▶ _Consegna_
Prosegui il testo sulla famiglia e la globalizzazione partendo dal punto in cui si interrompe.

Globalizzazione: è assente la famiglia

 

 

 

Una politica mondiale che vuole colmare le disuguaglianze e battere la povertà deve rafforzare la famiglia. Quella naturale, con padre, madre e figli. Cattolici: proponete una nuova via allo sviluppo partendo dalla famiglia.

 

Cé un grande assente nel dibattito sulla globalizzazione, Ia famiglia. Forse qualcuno istintivamente si chiederà cosa c’entra la famiglia. Ebbene, c’entra tantissimo, anzi sta al cuore della questione della globalizzazione. Le ragioni sono molte, la prima è intuitiva: se uno degli effetti della globalizzazione è quello di rendere l’intera umanità una grande famiglia, allora è anche importane avere bene in mente che tipo di famiglia si vuole costruire. Un secondo motivo è legato al senso stesso della globalizzazione: qualsiasi sia punto di vista da cui si intende giudicare il fenomeno, non c’è dubbio che in ballo c’è il destino dell’intera società umana. E allora dobbiamo ricordare che l’articolo 16(3) della Dichiarazione Universale dei Diritti Umani dichiara che “la famiglia è la cellula naturale e fondamentale della società”. E tanto per sgombrare il campo dagli equivoci, il contesto in cui nella Dichiarazione si parla della famiglia è quello del matrimonio uomo e donna.
Come mai dunque oggi quando si parla di globalizzazione di famiglia non si parla? Gli unici accenni sono soltanto quelli dei movimenti inneggiano al “consumo critico” ed esortano le famiglie a fare una rivoluzione partendo dal carrello della spesa. Ma è davvero tutto qui il ruolo della famiglia nella costruzione della società mondiale? Ridotto al saper scegliere una qualità di cacao invece di un’altra (seppur per nobilissimi motivi)? No, non può essere questo. Se la famiglia è la “cellula naturale fondamentale della società”, allora ne consegue che è proprio sul famiglia che tutto il processo di globalizzazione va fondato. Intanto proprio perché il modello della famiglia è esemplare per sanare le gravi disuguaglianze che affliggono l’umanità. Quale padre o madre infatti lascerebbe vivere nel lusso sfrenato un figlio mentre un altro muore di fame?

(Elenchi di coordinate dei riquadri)
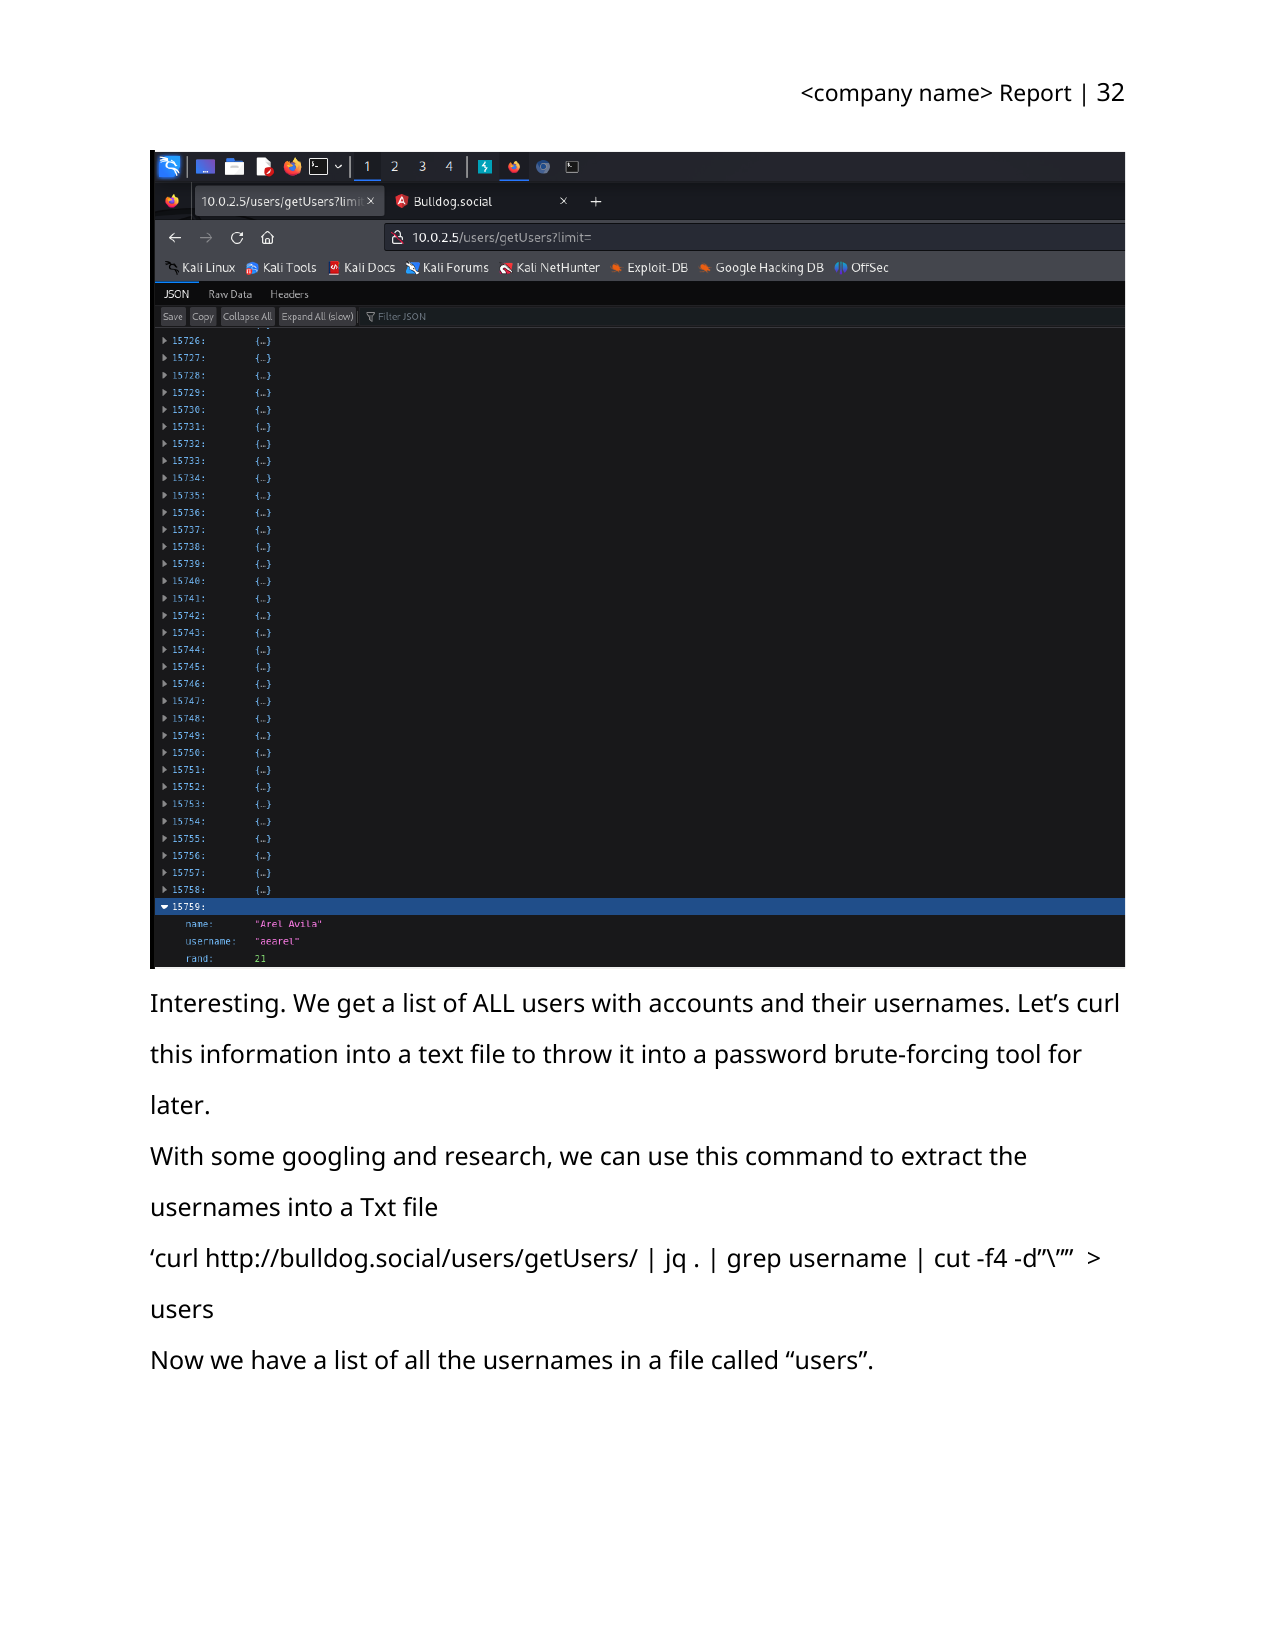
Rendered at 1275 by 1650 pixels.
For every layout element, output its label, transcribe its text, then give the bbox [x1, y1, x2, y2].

text With some googling and research, we can use this command to extract the usernames into a Txt file [150, 1139, 1125, 1224]
text Now we have a list of all the usernames in a file called “users”. [150, 1343, 1125, 1377]
picture [150, 150, 1125, 969]
text Interesting. We get a list of ALL users with accounts and their usernames. Let’s curl this information into a text file to throw it into a password brute-forcing tool for later. [150, 986, 1125, 1122]
text ‘curl http://bulldog.social/users/getUsers/ | jq . | grep username | cut -f4 -d”\”” > users [150, 1241, 1125, 1326]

▶ _Risultato dell'esercizio_
Non si tratta soltanto di un’immagine ideale, ma della forza concreta di cambiamento sociale insita in una esperienza quotidianamente vissuta. Si può facilmente intuire che una società dove la famiglia è forte è anche una società più solida, armonica e meno disponibile a tollerare disuguaglianze sociali rispetto a una società disgregata, dove la conflittualità e la disparità di trattamento iniziano nel seno stesso della sua “cellula naturale e fondamentale”.
Dobbiamo poi considerare che è la famiglia “il luogo privilegiato per far crescere tutte le potenzialità umane, personali e sociali che l’uomo porta inscritte nel suo essere”, come papa Giovanni Paolo II ha ricordato il 1° ottobre 1997 al Congresso internazionale sulla famiglia di Rio de Janeiro. La famiglia è il luogo dove ‘uomo vive la prima esperienza sociale, dove ogni persona può sperimentare che “l’uomo, per sua natura, è un essere sociale che non può vivere né sviluppare le sue qualità senza entrare in relazione con gli altri” (Lettera del papa alle famiglie “Gratissimam sane”, 2 febbraio 1994).
E cos’altro è la globalizzazione, ovvero l’unità del genere umano, se non l’esito finale di questa “socialità” insita nell’uomo e imparata nella famiglia?
Una politica di governo della globalizzazione, dunque, che si prefigge di colmare le disuguglianze e ha come obiettivo la lotta alla povertà, deve anzitutto iniziare dal rafforzare la famiglia. Anzi le politiche economiche e sociali – nazionali e internazionali – devono avere la famiglia come loro riferimento fondamentale.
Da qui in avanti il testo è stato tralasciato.